Revista Diario

El interruptor

Publicado el 30 noviembre 2016 por Kassius9
El interruptorEl interruptor, por David Orell

El interruptor

Estaban reformando la oficina de la empresa. Sobre nosotros, colgaba el tendido eléctrico, y los zapatos se nos llenaban de polvo, en fin, era caótico. Recuerdo perfectamente que ese día miré el reloj en el preciso momento en que éste marcaba las seis en punto de la tarde, a esa hora debía finalizar la jornada laboral. Suspiré, estaba cansado, me dolía la cabeza y la nariz, congestionada por el resfriado. Las últimas semanas habían sido intensas, decenas de expedientes se acumulaban sobre mi escritorio, por lo que no podía irme sin adelantar un poco más.

Mis compañeros se fueron marchando cada uno a su hora, mientras que yo, en mi cubículo, revisaba y organizaba las tareas pendientes. El último en salir debió de creer que era precisamente el último y antes de cerrar la puerta, apagó todas las luces. De no ser por el monitor de mi ordenador me habría quedado complemente a oscuras. Resultaba paradójico ver que la hoja de Excel era todo cuanto tenía para frenar mi nictofobia. Aún así, comencé a ponerme nervioso.

«Solo son unos metros», pensé.

Seguidamente, como si la vida se me fuera en ello, me puse de pie frente al largo y estrecho pasillo, apoyé mis manos en la mesa y respiré profundamente para tranquilizarme, pues el pánico me serpenteaba por las piernas. Inicié mis pasos con cautela para no tropezar y, palpando a ciegas las paredes de los demás cubículos, fríos por el aire acondicionado, recordé a Indiana Jones cruzando el abismo sobre un puente invisible.

«¡Tanto Windows y ni una ventana en toda la oficina!», protesté, sarcástico, en voz alta.

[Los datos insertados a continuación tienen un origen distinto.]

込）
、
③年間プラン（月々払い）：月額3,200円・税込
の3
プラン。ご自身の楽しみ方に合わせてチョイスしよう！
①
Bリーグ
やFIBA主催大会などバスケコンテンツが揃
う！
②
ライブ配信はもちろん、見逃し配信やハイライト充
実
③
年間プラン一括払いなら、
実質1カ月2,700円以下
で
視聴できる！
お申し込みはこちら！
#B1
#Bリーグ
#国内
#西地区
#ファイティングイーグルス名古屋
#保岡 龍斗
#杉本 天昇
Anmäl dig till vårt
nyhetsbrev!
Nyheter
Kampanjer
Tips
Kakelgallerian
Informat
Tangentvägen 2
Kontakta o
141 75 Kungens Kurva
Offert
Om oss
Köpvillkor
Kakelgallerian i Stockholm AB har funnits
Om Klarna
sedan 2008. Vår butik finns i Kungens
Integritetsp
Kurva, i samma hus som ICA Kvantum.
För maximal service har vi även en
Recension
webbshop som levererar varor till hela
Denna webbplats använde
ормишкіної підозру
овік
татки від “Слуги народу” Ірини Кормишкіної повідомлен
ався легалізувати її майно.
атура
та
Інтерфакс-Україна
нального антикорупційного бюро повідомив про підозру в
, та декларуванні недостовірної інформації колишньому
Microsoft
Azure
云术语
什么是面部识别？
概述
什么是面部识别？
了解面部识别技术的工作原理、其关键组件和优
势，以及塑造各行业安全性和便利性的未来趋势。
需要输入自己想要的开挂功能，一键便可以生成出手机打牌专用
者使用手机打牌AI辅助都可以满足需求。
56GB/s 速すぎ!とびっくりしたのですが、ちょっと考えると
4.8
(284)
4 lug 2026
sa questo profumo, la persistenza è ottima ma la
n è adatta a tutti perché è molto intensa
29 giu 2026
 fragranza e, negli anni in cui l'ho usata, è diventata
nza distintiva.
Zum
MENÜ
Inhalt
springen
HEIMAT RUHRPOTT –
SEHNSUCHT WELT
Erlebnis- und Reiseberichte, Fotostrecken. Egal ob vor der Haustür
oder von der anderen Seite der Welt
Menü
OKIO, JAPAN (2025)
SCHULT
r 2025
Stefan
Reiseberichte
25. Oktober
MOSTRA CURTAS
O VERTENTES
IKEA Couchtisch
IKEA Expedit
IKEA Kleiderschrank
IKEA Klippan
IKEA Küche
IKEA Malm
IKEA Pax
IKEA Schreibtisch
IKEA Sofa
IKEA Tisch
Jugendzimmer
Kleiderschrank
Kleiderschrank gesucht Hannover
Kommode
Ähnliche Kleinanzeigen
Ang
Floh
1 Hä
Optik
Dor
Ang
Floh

Seguí avanzando despacio, con un ligero temblor en las rodillas que trataba de controlar, pero, de repente, todos mis esfuerzos se vinieron abajo al tropezar con el cable de la impresora. Con las manos en el suelo y mi lengua saboreando la moqueta, me di cuenta de que había perdido mis gafas. Me incorporé soltando un sonoro y contundente “suputamadre” que nadie escucharía. Recuerdo que tuve la inútil idea de abrir más los ojos en un intento por ver mejor. Así que por ahí andaba yo, con la torpeza de un cervatillo recién nacido y tanteando a mi suerte con los brazos estirados. Toqué algo robusto, como un armario de plástico y supe enseguida de que se trataba de la máquina de café. Me alegré, ya que esta se encontraba a tres metros de la puerta y, por supuesto, del interruptor.

Los nervios me recorrían el cuerpo como una infestación de cucarachas y, añadiendo mi ceguera, el resfriado, el pánico y el cabreo por haberme quedado a oscuras, creí que me estaban gastando una broma, pero no. Por no haber, no había ni cámaras de seguridad.

«¡Vamos que no es nada!», grité.

A partir de ahí tenía que ir con más cuidado hasta llegar al maldito interruptor, porque junto a la máquina había una planta de esas de plástico que tanto le gusta al director de la empresa, y pegado al Poto postizo, el perchero.

Usando las manos como guías, acaricié una chaqueta olvidada, y para el colmo de mis colmos, el perchero se me echó encima golpeándome en la cara. Empecé a sangrar por la nariz, o a saber si era moco teñido de sangre, todo podía ser. A mi estúpido accidente se sumó la chaqueta, que me atrapó como una red de pescadores. Aturdido, volví a estirar la mano para encender la luz y acabar de una vez por todas con tan aparatoso momento, cuando Doña Juana apareció cantando “Tengo el corazón contento” y pulsó el interruptor. Yo la miré gritar como un cerdo huyendo de sus captores. Ella vio un monstruo de ojos saltones con mocos rojizos colgando. La pobre acabó en el suelo, con la mano en el pecho, y yo explicándole esta historia a los de emergencias que no se creían lo que me había ocurrido.